WORK TASK >>
Line by line, copy the data below exactly.
[Start of Attachment]
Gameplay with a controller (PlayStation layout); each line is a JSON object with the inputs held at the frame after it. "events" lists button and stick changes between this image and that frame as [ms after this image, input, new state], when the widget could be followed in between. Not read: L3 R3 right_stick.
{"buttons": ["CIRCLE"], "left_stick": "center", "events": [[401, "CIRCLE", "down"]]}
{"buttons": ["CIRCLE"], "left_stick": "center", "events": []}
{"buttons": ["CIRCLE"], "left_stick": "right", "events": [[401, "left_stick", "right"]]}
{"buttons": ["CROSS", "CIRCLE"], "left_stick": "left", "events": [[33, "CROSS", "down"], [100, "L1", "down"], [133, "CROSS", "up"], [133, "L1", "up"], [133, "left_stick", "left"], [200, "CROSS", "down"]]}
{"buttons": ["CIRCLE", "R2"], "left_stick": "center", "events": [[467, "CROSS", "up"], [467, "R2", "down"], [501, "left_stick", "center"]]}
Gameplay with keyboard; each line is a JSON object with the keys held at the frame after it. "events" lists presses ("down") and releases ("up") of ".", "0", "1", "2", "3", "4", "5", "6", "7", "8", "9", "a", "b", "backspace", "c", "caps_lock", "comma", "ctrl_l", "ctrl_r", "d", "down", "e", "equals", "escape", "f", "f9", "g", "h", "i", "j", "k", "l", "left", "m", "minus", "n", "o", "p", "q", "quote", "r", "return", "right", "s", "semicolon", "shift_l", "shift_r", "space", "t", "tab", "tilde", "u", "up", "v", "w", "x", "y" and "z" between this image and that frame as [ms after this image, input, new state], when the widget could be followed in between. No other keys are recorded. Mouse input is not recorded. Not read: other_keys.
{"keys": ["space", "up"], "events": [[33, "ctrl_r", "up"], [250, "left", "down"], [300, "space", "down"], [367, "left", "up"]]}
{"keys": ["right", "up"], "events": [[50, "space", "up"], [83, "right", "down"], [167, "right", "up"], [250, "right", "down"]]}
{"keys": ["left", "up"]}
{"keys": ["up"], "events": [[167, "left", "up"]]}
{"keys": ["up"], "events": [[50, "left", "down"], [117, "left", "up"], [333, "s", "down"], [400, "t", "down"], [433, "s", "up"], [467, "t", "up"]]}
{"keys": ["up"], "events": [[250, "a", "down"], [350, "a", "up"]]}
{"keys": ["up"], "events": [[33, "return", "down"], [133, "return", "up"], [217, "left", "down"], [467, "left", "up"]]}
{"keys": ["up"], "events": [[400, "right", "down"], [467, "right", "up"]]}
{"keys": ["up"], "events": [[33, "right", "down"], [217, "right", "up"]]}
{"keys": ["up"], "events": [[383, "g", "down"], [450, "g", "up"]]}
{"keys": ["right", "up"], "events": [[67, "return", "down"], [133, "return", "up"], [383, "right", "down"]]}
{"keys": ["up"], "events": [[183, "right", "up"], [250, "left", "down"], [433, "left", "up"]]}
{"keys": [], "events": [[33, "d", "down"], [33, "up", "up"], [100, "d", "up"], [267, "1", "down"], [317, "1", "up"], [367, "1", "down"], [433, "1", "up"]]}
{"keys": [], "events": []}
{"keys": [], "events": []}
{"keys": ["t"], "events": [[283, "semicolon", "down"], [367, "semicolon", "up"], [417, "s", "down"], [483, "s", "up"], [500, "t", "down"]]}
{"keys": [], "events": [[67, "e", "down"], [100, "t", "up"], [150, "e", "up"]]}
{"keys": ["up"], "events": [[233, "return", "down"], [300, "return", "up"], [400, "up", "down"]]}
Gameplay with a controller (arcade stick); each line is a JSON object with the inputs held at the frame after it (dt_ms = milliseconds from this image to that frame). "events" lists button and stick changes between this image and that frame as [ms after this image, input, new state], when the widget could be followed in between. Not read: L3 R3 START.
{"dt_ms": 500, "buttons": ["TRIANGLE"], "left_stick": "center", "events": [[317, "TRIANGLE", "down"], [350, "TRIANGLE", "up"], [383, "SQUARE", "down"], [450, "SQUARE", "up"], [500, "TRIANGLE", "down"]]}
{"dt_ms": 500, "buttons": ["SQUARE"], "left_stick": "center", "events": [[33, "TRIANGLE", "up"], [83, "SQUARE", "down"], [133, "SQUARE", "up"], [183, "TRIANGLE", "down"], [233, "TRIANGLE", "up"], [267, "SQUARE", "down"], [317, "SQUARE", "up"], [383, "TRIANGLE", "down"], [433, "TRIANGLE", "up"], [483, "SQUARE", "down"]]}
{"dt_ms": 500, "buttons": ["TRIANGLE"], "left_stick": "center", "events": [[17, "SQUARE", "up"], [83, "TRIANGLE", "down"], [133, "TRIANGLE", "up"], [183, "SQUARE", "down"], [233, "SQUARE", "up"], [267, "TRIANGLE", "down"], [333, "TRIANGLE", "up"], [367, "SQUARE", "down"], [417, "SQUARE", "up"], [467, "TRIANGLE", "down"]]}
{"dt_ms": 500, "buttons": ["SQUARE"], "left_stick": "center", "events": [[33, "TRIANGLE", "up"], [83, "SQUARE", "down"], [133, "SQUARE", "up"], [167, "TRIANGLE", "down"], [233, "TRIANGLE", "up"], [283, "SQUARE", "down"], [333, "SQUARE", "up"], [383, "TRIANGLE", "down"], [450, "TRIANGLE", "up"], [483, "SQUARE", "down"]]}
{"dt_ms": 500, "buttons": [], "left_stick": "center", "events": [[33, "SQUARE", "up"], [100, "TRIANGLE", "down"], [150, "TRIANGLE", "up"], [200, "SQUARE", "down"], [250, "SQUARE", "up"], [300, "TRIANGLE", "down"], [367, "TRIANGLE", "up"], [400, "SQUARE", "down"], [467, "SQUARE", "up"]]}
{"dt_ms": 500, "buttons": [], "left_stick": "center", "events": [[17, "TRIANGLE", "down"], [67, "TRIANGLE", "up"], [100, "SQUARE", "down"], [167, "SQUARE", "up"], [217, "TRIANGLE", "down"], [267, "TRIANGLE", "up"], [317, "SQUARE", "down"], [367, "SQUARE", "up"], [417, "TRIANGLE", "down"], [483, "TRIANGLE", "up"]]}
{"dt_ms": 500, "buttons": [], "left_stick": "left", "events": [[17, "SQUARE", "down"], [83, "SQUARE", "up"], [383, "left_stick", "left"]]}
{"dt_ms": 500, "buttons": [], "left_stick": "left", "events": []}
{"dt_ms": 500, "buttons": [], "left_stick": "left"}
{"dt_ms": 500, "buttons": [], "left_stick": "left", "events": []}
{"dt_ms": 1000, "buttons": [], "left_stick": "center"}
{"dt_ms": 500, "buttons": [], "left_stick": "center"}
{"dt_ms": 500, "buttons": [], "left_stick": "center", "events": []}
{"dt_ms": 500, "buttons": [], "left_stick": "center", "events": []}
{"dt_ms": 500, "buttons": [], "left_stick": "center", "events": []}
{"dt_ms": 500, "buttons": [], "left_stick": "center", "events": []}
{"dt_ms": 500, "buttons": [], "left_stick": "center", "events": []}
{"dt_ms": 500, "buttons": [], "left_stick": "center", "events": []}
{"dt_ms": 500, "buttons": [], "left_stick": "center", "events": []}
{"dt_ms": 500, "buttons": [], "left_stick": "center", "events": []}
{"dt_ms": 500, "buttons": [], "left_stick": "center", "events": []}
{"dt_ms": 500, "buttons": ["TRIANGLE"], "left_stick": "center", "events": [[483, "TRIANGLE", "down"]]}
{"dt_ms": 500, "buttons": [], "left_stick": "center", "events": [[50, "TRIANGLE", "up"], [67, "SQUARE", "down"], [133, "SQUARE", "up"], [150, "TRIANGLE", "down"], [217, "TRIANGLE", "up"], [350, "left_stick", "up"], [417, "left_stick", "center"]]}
[End of Attachment]
SOLUTION FOR THIS TASK >>
Gameplay with a controller (PlayStation layout); each line is a JSON object with the inputs held at the frame after it. "events" lists button and stick changes between this image and that frame as [ms after this image, input, new state], when the widget could be followed in between. Not read: L3 R3 right_stick.
{"buttons": ["CIRCLE"], "left_stick": "center", "events": [[401, "CIRCLE", "down"]]}
{"buttons": ["CIRCLE"], "left_stick": "center", "events": []}
{"buttons": ["CIRCLE"], "left_stick": "right", "events": [[401, "left_stick", "right"]]}
{"buttons": ["CROSS", "CIRCLE"], "left_stick": "left", "events": [[33, "CROSS", "down"], [100, "L1", "down"], [133, "CROSS", "up"], [133, "L1", "up"], [133, "left_stick", "left"], [200, "CROSS", "down"]]}
{"buttons": ["CIRCLE", "R2"], "left_stick": "center", "events": [[467, "CROSS", "up"], [467, "R2", "down"], [501, "left_stick", "center"]]}
Gameplay with keyboard; each line is a JSON object with the keys held at the frame after it. "events" lists presses ("down") and releases ("up") of ".", "0", "1", "2", "3", "4", "5", "6", "7", "8", "9", "a", "b", "backspace", "c", "caps_lock", "comma", "ctrl_l", "ctrl_r", "d", "down", "e", "equals", "escape", "f", "f9", "g", "h", "i", "j", "k", "l", "left", "m", "minus", "n", "o", "p", "q", "quote", "r", "return", "right", "s", "semicolon", "shift_l", "shift_r", "space", "t", "tab", "tilde", "u", "up", "v", "w", "x", "y" and "z" between this image and that frame as [ms after this image, input, new state], when the widget could be followed in between. No other keys are recorded. Mouse input is not recorded. Not read: other_keys.
{"keys": ["space", "up"], "events": [[33, "ctrl_r", "up"], [250, "left", "down"], [300, "space", "down"], [367, "left", "up"]]}
{"keys": ["right", "up"], "events": [[50, "space", "up"], [83, "right", "down"], [167, "right", "up"], [250, "right", "down"]]}
{"keys": ["left", "up"]}
{"keys": ["up"], "events": [[167, "left", "up"]]}
{"keys": ["up"], "events": [[50, "left", "down"], [117, "left", "up"], [333, "s", "down"], [400, "t", "down"], [433, "s", "up"], [467, "t", "up"]]}
{"keys": ["up"], "events": [[250, "a", "down"], [350, "a", "up"]]}
{"keys": ["up"], "events": [[33, "return", "down"], [133, "return", "up"], [217, "left", "down"], [467, "left", "up"]]}
{"keys": ["up"], "events": [[400, "right", "down"], [467, "right", "up"]]}
{"keys": ["up"], "events": [[33, "right", "down"], [217, "right", "up"]]}
{"keys": ["up"], "events": [[383, "g", "down"], [450, "g", "up"]]}
{"keys": ["right", "up"], "events": [[67, "return", "down"], [133, "return", "up"], [383, "right", "down"]]}
{"keys": ["up"], "events": [[183, "right", "up"], [250, "left", "down"], [433, "left", "up"]]}
{"keys": [], "events": [[33, "d", "down"], [33, "up", "up"], [100, "d", "up"], [267, "1", "down"], [317, "1", "up"], [367, "1", "down"], [433, "1", "up"]]}
{"keys": [], "events": []}
{"keys": [], "events": []}
{"keys": ["t"], "events": [[283, "semicolon", "down"], [367, "semicolon", "up"], [417, "s", "down"], [483, "s", "up"], [500, "t", "down"]]}
{"keys": [], "events": [[67, "e", "down"], [100, "t", "up"], [150, "e", "up"]]}
{"keys": ["up"], "events": [[233, "return", "down"], [300, "return", "up"], [400, "up", "down"]]}
Gameplay with a controller (arcade stick); each line is a JSON object with the inputs held at the frame after it (dt_ms = milliseconds from this image to that frame). "events" lists button and stick changes between this image and that frame as [ms after this image, input, new state], when the widget could be followed in between. Not read: L3 R3 START.
{"dt_ms": 500, "buttons": ["TRIANGLE"], "left_stick": "center", "events": [[317, "TRIANGLE", "down"], [350, "TRIANGLE", "up"], [383, "SQUARE", "down"], [450, "SQUARE", "up"], [500, "TRIANGLE", "down"]]}
{"dt_ms": 500, "buttons": ["SQUARE"], "left_stick": "center", "events": [[33, "TRIANGLE", "up"], [83, "SQUARE", "down"], [133, "SQUARE", "up"], [183, "TRIANGLE", "down"], [233, "TRIANGLE", "up"], [267, "SQUARE", "down"], [317, "SQUARE", "up"], [383, "TRIANGLE", "down"], [433, "TRIANGLE", "up"], [483, "SQUARE", "down"]]}
{"dt_ms": 500, "buttons": ["TRIANGLE"], "left_stick": "center", "events": [[17, "SQUARE", "up"], [83, "TRIANGLE", "down"], [133, "TRIANGLE", "up"], [183, "SQUARE", "down"], [233, "SQUARE", "up"], [267, "TRIANGLE", "down"], [333, "TRIANGLE", "up"], [367, "SQUARE", "down"], [417, "SQUARE", "up"], [467, "TRIANGLE", "down"]]}
{"dt_ms": 500, "buttons": ["SQUARE"], "left_stick": "center", "events": [[33, "TRIANGLE", "up"], [83, "SQUARE", "down"], [133, "SQUARE", "up"], [167, "TRIANGLE", "down"], [233, "TRIANGLE", "up"], [283, "SQUARE", "down"], [333, "SQUARE", "up"], [383, "TRIANGLE", "down"], [450, "TRIANGLE", "up"], [483, "SQUARE", "down"]]}
{"dt_ms": 500, "buttons": [], "left_stick": "center", "events": [[33, "SQUARE", "up"], [100, "TRIANGLE", "down"], [150, "TRIANGLE", "up"], [200, "SQUARE", "down"], [250, "SQUARE", "up"], [300, "TRIANGLE", "down"], [367, "TRIANGLE", "up"], [400, "SQUARE", "down"], [467, "SQUARE", "up"]]}
{"dt_ms": 500, "buttons": [], "left_stick": "center", "events": [[17, "TRIANGLE", "down"], [67, "TRIANGLE", "up"], [100, "SQUARE", "down"], [167, "SQUARE", "up"], [217, "TRIANGLE", "down"], [267, "TRIANGLE", "up"], [317, "SQUARE", "down"], [367, "SQUARE", "up"], [417, "TRIANGLE", "down"], [483, "TRIANGLE", "up"]]}
{"dt_ms": 500, "buttons": [], "left_stick": "left", "events": [[17, "SQUARE", "down"], [83, "SQUARE", "up"], [383, "left_stick", "left"]]}
{"dt_ms": 500, "buttons": [], "left_stick": "left", "events": []}
{"dt_ms": 500, "buttons": [], "left_stick": "left"}
{"dt_ms": 500, "buttons": [], "left_stick": "left", "events": []}
{"dt_ms": 1000, "buttons": [], "left_stick": "center"}
{"dt_ms": 500, "buttons": [], "left_stick": "center"}
{"dt_ms": 500, "buttons": [], "left_stick": "center", "events": []}
{"dt_ms": 500, "buttons": [], "left_stick": "center", "events": []}
{"dt_ms": 500, "buttons": [], "left_stick": "center", "events": []}
{"dt_ms": 500, "buttons": [], "left_stick": "center", "events": []}
{"dt_ms": 500, "buttons": [], "left_stick": "center", "events": []}
{"dt_ms": 500, "buttons": [], "left_stick": "center", "events": []}
{"dt_ms": 500, "buttons": [], "left_stick": "center", "events": []}
{"dt_ms": 500, "buttons": [], "left_stick": "center", "events": []}
{"dt_ms": 500, "buttons": [], "left_stick": "center", "events": []}
{"dt_ms": 500, "buttons": ["TRIANGLE"], "left_stick": "center", "events": [[483, "TRIANGLE", "down"]]}
{"dt_ms": 500, "buttons": [], "left_stick": "center", "events": [[50, "TRIANGLE", "up"], [67, "SQUARE", "down"], [133, "SQUARE", "up"], [150, "TRIANGLE", "down"], [217, "TRIANGLE", "up"], [350, "left_stick", "up"], [417, "left_stick", "center"]]}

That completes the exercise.